As we have discussed in past posts, restriction requirements can be a serious burden, so it pays to know how to address them strategically. When necessary, restrictions can give the applicant some leverage if they know how to use it. Part of knowing how to use it is knowing how to win petitions against improper restrictions.
Today we review a nice example from a Texas Instruments case that illustrates the teeth of the search burden requirement. The case is SN 14/158,569. The application relates to wireless communication, and in particular to user equipment connected to a base station. The invention deals with LTE systems, and in one embodiment uses some interesting techniques to support multiplexing of unicast and multicast data in a cell operating with the evolved transmission format. While we could go on about the details, the focus of this case is on the restriction (as an aside, applicants in the telecom industry seem to attack restrictions to a lesser extent than some other industries, but more on that another time).
The MPEP makes clear that all restrictions require a serious search burden. Often there is not much on the record as to why there is a serious search burden, other than the examiner’s search classification. In the TI case, the examiner restricted the claims into three groups.

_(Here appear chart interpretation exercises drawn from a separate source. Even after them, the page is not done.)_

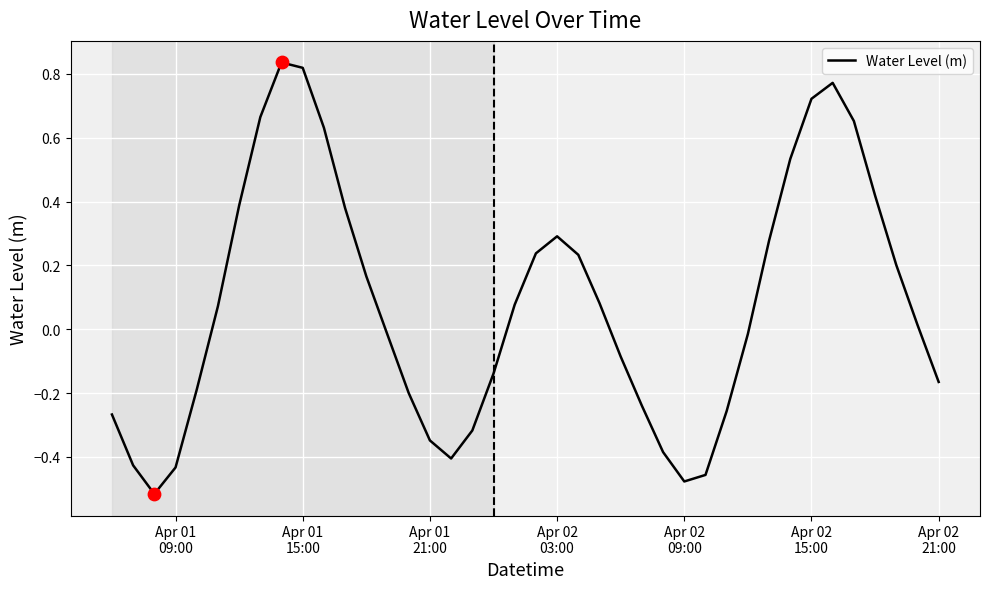

What is the difference between the maximum and minimum values?

1.4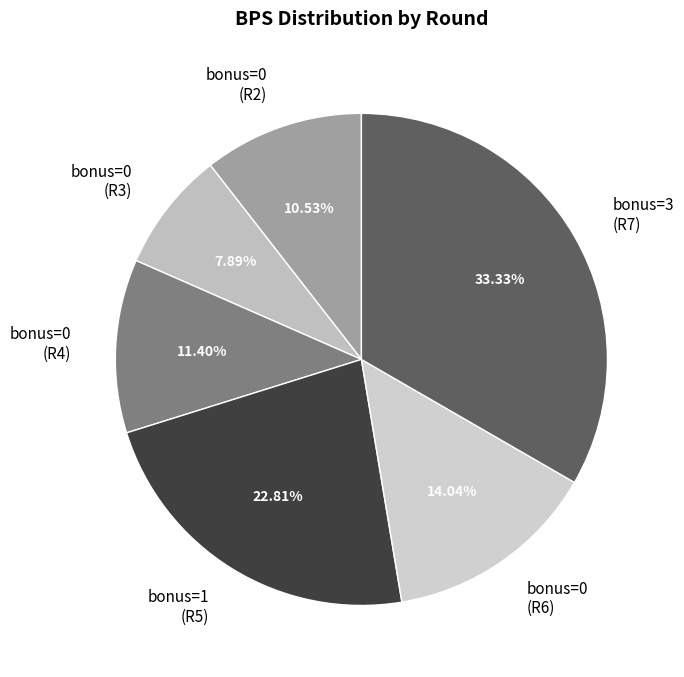

Count the number of slices in the pie.

6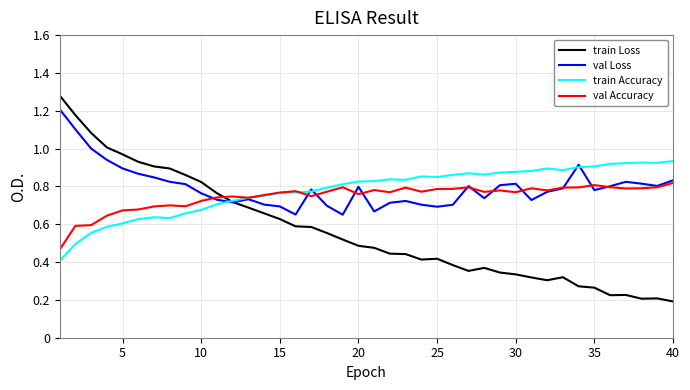

What is the sum of all train Accuracy values?

31.2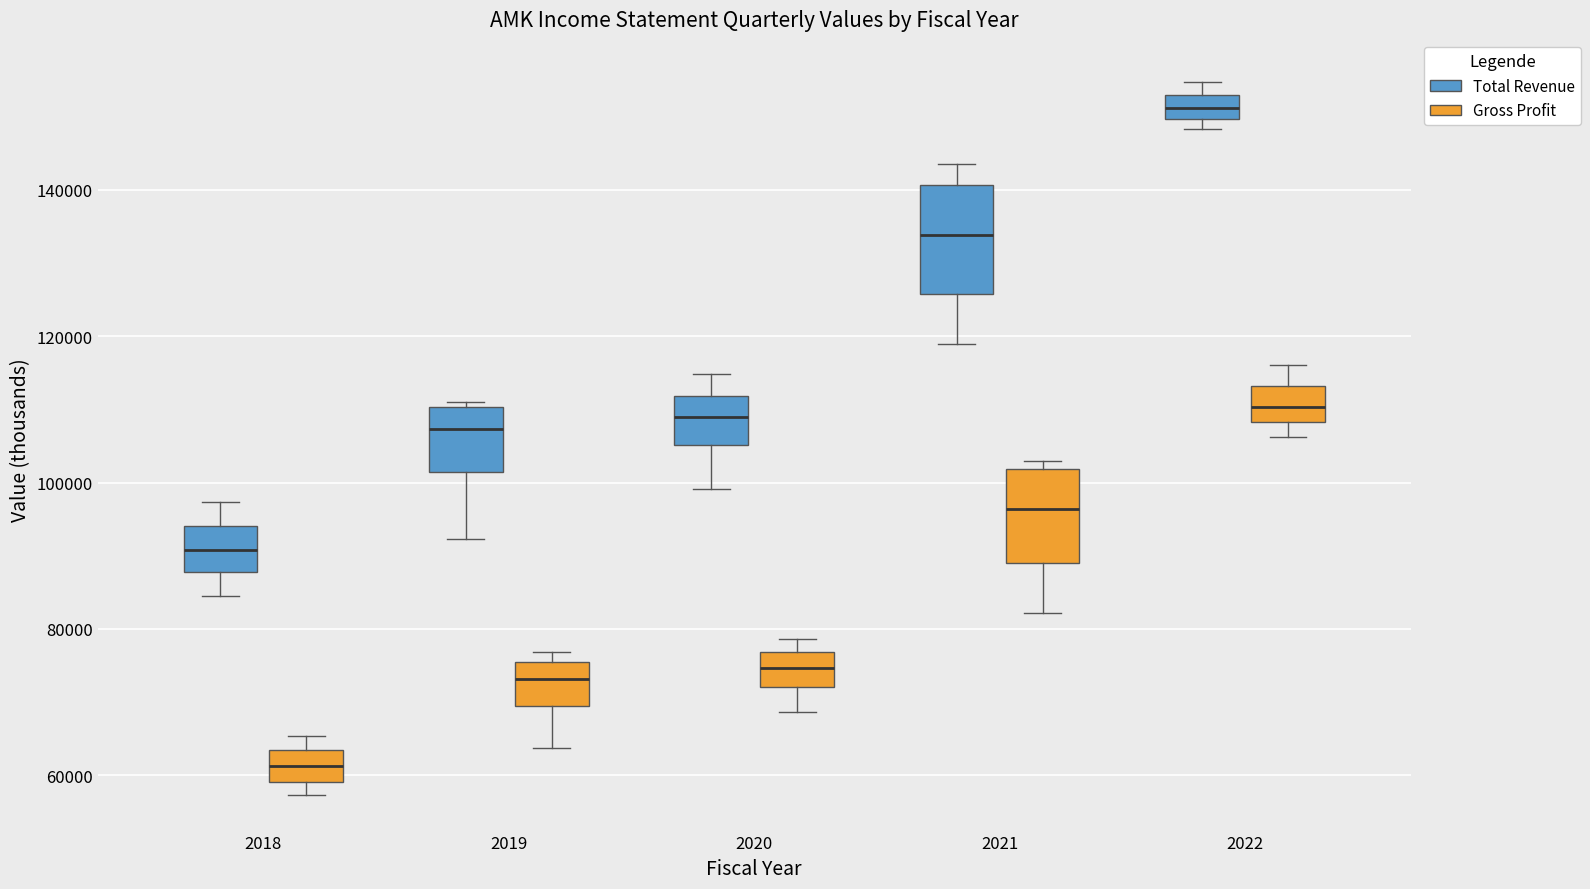

Reading left to right, transcribe this box plot: for each box, give where its median line is, the range the box spans, and where its two whiskers end, as read against the y-axis. The values are not printed on the chart, so give them approximately, as read against the axis.

2018 (Total Revenue): median 90000, box 88000 to 94000, whiskers 84000 to 98000
2018 (Gross Profit): median 62000, box 60000 to 64000, whiskers 58000 to 66000
2019 (Total Revenue): median 108000, box 102000 to 110000, whiskers 92000 to 112000
2019 (Gross Profit): median 74000, box 70000 to 76000, whiskers 64000 to 76000 (just above the box's upper edge)
2020 (Total Revenue): median 110000, box 106000 to 112000, whiskers 100000 to 114000
2020 (Gross Profit): median 74000, box 72000 to 76000, whiskers 68000 to 78000
2021 (Total Revenue): median 134000, box 126000 to 140000, whiskers 120000 to 144000
2021 (Gross Profit): median 96000, box 90000 to 102000, whiskers 82000 to 104000
2022 (Total Revenue): median 152000 (inside the box), box 150000 to 152000, whiskers 148000 to 154000
2022 (Gross Profit): median 110000, box 108000 to 114000, whiskers 106000 to 116000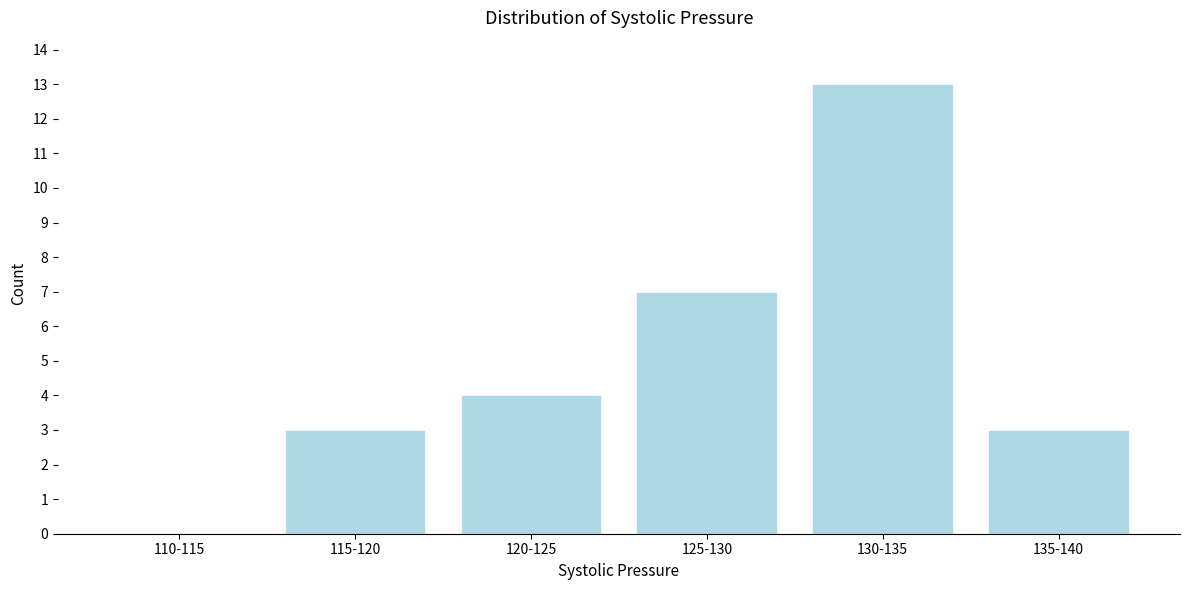

Reading left to right, list all the values displayed in this chart.

110-115=0	115-120=3	120-125=4	125-130=7	130-135=13	135-140=3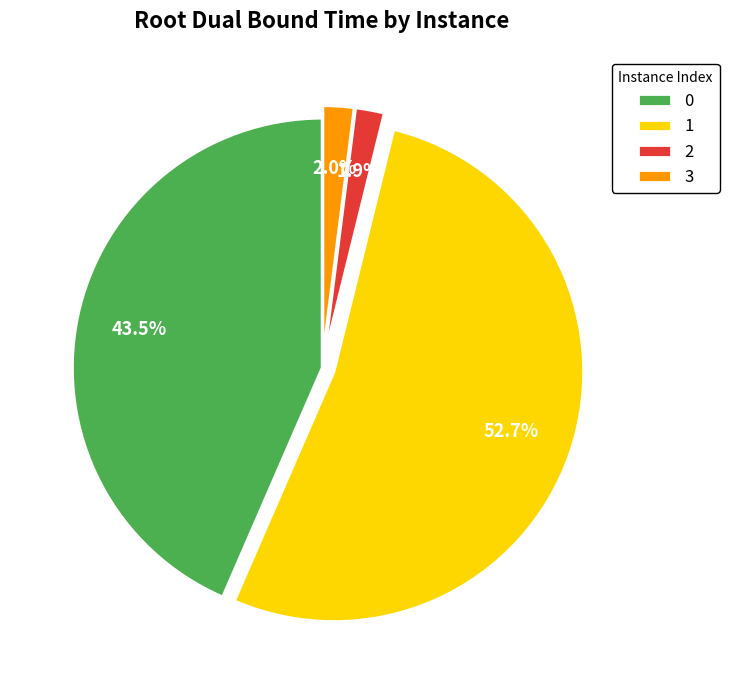

To the nearest percent, what percentage of the pie is 3?

2%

The examiner alleged a search burden but classified two of the groups into the same class/subclass (class 370, subclass 231), and further referred to the two groups as “Invention I.” When the applicant traversed, the Examiner’s response was that the applicant had admitted in the specification that the groups were “different embodiments” and therefore restriction was proper.
On petition, the Office agreed with the applicant and pointed out that even if the embodiments are independent and distinct, they are not restrictable unless there is a serious search burden.
So, be on the lookout for unsupported search burdens when determining whether it might be possible to overturn a restriction.